Monday, November 29, 2004

A talk, an infatuation, and an ongoing war

Sorry for flooding you inbox today/tomorrow. Everything I've written since Wednesday night is in these entries.

To start with, my talk with dad. I didn't tell him. He doesn't know yet. He know something's wrong but not what. I said certain choice words to him. He said I could say whatever I want in whatever words I want without consquences. So I said f***, a**, b****, and h*ll. Prolly sh** too. He said whatever words I want. {sassily} Multiple times I said, "Okay, that's it.

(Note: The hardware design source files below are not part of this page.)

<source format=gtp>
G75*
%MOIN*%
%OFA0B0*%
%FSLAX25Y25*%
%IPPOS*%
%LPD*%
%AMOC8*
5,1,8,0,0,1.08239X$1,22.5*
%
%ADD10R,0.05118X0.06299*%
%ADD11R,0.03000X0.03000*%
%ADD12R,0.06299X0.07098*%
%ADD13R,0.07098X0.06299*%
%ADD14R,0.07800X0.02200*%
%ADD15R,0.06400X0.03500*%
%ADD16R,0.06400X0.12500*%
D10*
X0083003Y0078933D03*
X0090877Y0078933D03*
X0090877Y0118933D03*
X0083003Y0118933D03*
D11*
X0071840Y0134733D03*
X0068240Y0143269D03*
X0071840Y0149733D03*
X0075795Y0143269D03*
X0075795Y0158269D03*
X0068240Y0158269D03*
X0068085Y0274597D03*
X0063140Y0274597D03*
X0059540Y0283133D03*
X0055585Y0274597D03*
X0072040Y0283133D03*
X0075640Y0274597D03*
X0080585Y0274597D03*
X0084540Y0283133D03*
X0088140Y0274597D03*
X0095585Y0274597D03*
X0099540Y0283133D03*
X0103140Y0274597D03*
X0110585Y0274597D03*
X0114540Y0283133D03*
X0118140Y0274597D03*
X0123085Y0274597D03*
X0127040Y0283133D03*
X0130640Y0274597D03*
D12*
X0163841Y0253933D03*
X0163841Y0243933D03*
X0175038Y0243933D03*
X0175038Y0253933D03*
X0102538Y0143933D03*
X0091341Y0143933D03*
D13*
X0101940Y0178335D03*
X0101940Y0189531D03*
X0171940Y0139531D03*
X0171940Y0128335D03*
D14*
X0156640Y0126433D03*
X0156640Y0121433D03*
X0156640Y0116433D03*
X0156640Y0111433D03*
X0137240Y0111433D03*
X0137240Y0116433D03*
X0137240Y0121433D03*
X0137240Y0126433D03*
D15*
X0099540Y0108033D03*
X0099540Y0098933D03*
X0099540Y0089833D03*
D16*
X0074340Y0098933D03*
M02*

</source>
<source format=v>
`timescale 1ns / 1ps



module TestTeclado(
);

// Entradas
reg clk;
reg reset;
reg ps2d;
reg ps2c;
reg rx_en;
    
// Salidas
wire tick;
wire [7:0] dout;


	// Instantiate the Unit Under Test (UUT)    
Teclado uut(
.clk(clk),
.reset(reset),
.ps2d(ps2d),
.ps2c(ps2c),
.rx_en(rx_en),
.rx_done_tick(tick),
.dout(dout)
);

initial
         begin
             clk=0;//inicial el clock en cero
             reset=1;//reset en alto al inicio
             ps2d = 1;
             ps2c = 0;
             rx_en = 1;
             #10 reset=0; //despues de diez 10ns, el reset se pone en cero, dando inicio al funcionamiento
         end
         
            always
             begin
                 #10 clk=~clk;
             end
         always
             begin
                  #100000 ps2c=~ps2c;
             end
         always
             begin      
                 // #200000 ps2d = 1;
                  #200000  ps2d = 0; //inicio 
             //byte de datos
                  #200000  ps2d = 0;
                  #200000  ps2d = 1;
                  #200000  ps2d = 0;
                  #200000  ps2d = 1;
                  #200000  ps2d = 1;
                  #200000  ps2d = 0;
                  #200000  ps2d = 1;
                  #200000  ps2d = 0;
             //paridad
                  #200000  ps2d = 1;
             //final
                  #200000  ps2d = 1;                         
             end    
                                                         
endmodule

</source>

End of discussion." and ran out of the room. "Talked" for an hour an da half. Talked about the divorce, Angel, Lisa, and a few other things. I'm not talking to Mrs. Lynch because she can (and has to) tell Dad this. I'll talk to Mr. Whats-his-face. He can't tell Dad. I still don't know if I'll say anything to other people (whose head was on my lap as I wrote this). I'll debate that at a time when I don't have to worry about who will walk in.

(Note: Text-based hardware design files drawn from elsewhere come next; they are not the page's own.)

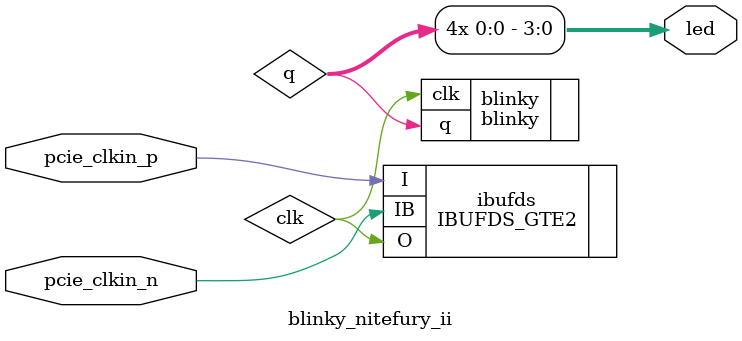
<source format=v>
module blinky_nitefury_ii (
  input wire  pcie_clkin_p,
  input wire  pcie_clkin_n,
  output wire[3:0] led
);
  wire clk;
  wire q;
  IBUFDS_GTE2 ibufds
  (
    .I  (pcie_clkin_p),
    .IB (pcie_clkin_n),
    .O  (clk)
  );

  assign led = {q, q, q, q};

  blinky #(
    .clk_freq_hz(100_000_000)
  ) blinky (
    .clk (clk),
    .q   (q)
  );

endmodule

</source>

Secondly, I haven't been tempted since Sunday, I think. [At the time that I wrote this, that was true.] Thirdly, I am infatuated with Law & Order: SVU. If you've never seen it, it's the story of raped or sexually mistreated victims. If the crime is sexually based, they deal with it. I don't know why I like it but Dad won't let me watch it.

My parents are at odds with one another. They battle using previleges that I am or am not allowed. Drinking coffee , watching certain shows & movies, dating, bedtimes, getting a car, people I talk to. Dad won't let me drink until the morning of my first date (aka my 16th birthday). Mom lets me now. SVU & some R-rated movies are allowed by Mom. No SVU & almost no R rated movies at Dad's. Not allowed to be alone w/a guy until I'm 16 from either parent *cough* New Year's Eve with Jon *cough*. But Mom lets me have a boyfriend. I stay up later at Mom's. I'm getting a car for my Sweet Sixteen from Mom & Ray. Dad wants me to buy my own. Most guys and Lindz (if Dad knew everything) are/would be off limits with Dad but Mom's more easygoing. They don't always realize the war they're fighting. Time to hit the hay. More tomorrow (Thanksgiving Day!). Promise. Well, my tomorrow is not necessarily yours.

Love always,
Vickey

1 comment:

Anonymous said...

I remember friends going through this when I was young and have talked to several of my children's friends who have experienced similar things. Amazing how some things just don't change. It's awful to be caught in the crossfire of this war. Perhaps it is some of these differences in parenting and philosophies (when you can drink, being with boys, and TV viewing) that were some of the symptoms of the breakup between your parents. Most of the kids I talk too feel both manipulated by the battling parents and find themselves becoming manipulative (which they don't necessarily enjoy) to play one parent against the other. Keep venting and trying to communicate with both parents.